* Your goal
Your answer must be an exact copy of the data below, minus any pictures.

* Input data

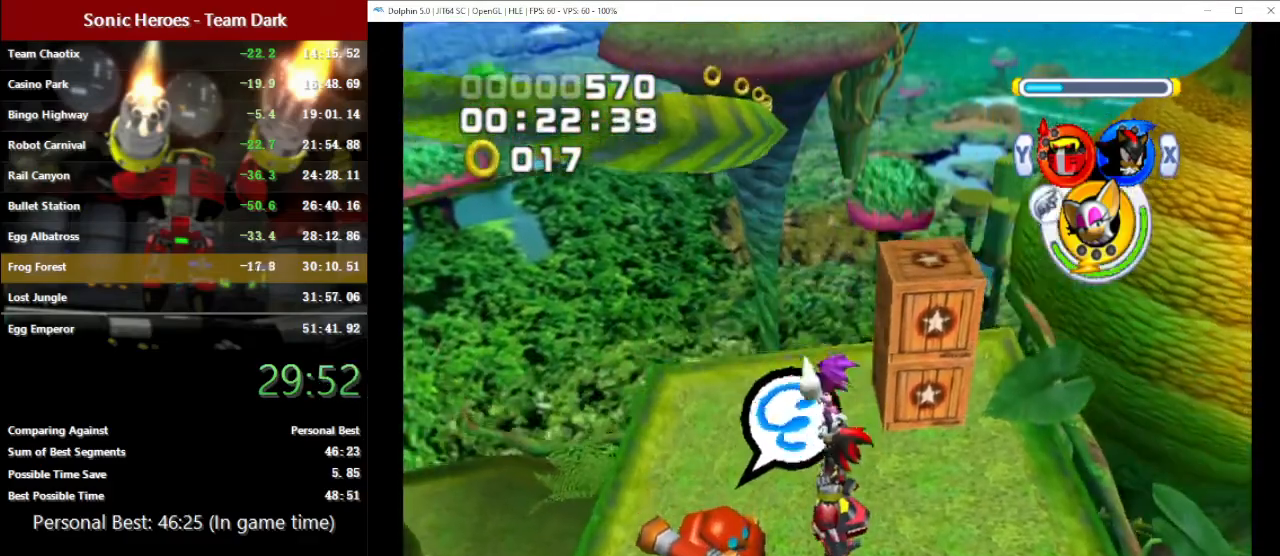
{"dt_ms": 500, "buttons": ["A"], "left_stick": "up", "button_events": [[433, "A", "down"]]}
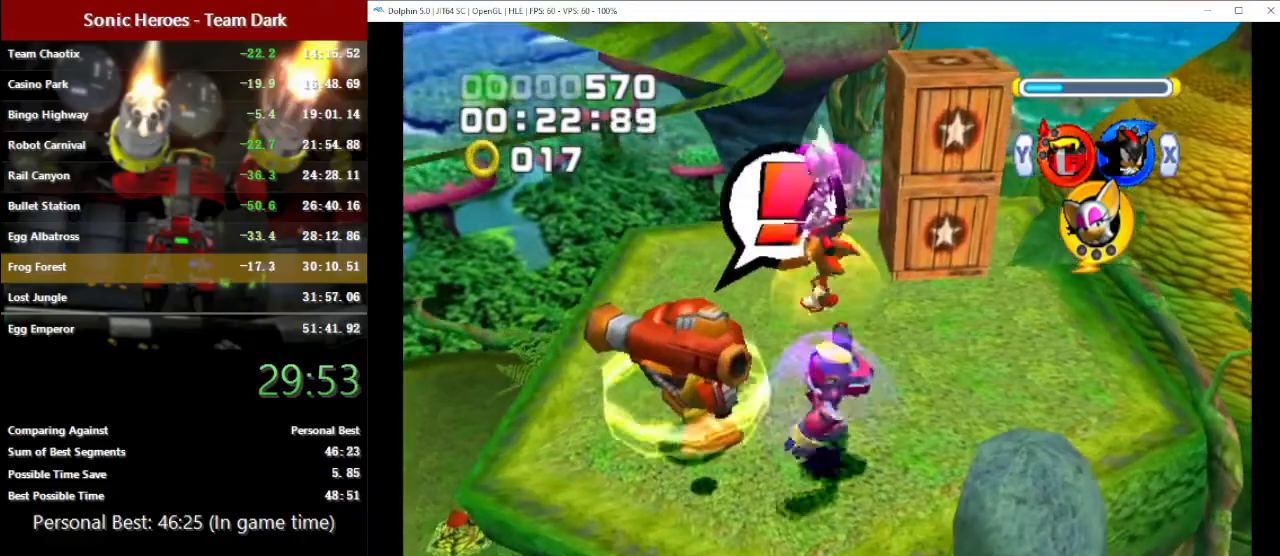
{"dt_ms": 500, "buttons": [], "left_stick": "center", "button_events": [[33, "A", "up"], [183, "A", "down"], [233, "A", "up"]]}
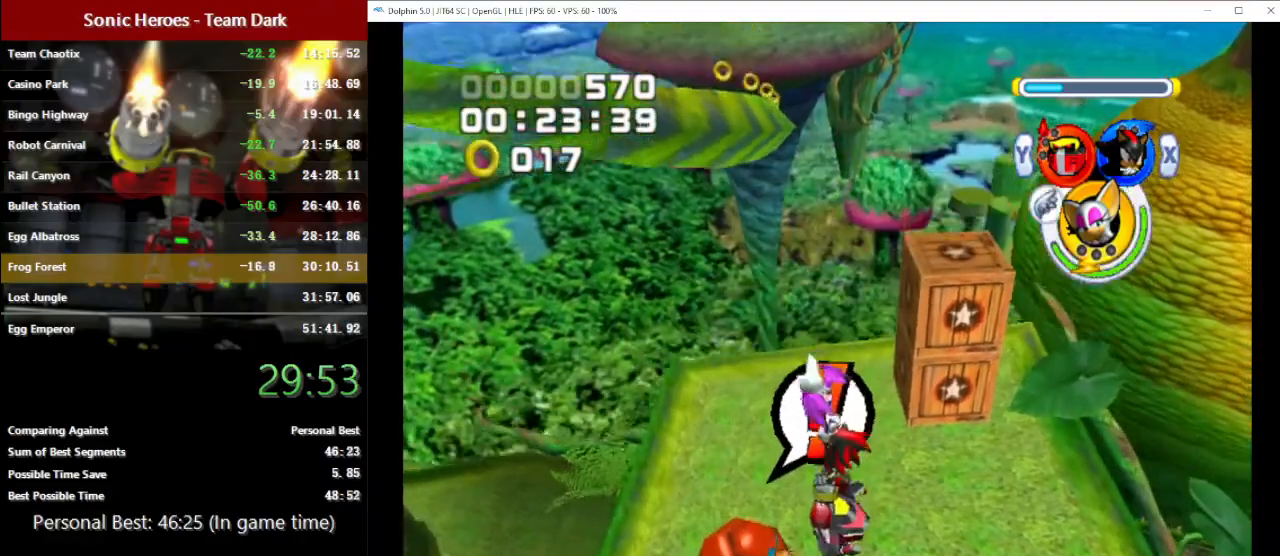
{"dt_ms": 500, "buttons": [], "left_stick": "right", "button_events": []}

* Response to this exercise
{"dt_ms": 500, "buttons": ["A"], "left_stick": "up", "button_events": [[433, "A", "down"]]}
{"dt_ms": 500, "buttons": [], "left_stick": "center", "button_events": [[33, "A", "up"], [183, "A", "down"], [233, "A", "up"]]}
{"dt_ms": 500, "buttons": [], "left_stick": "right", "button_events": []}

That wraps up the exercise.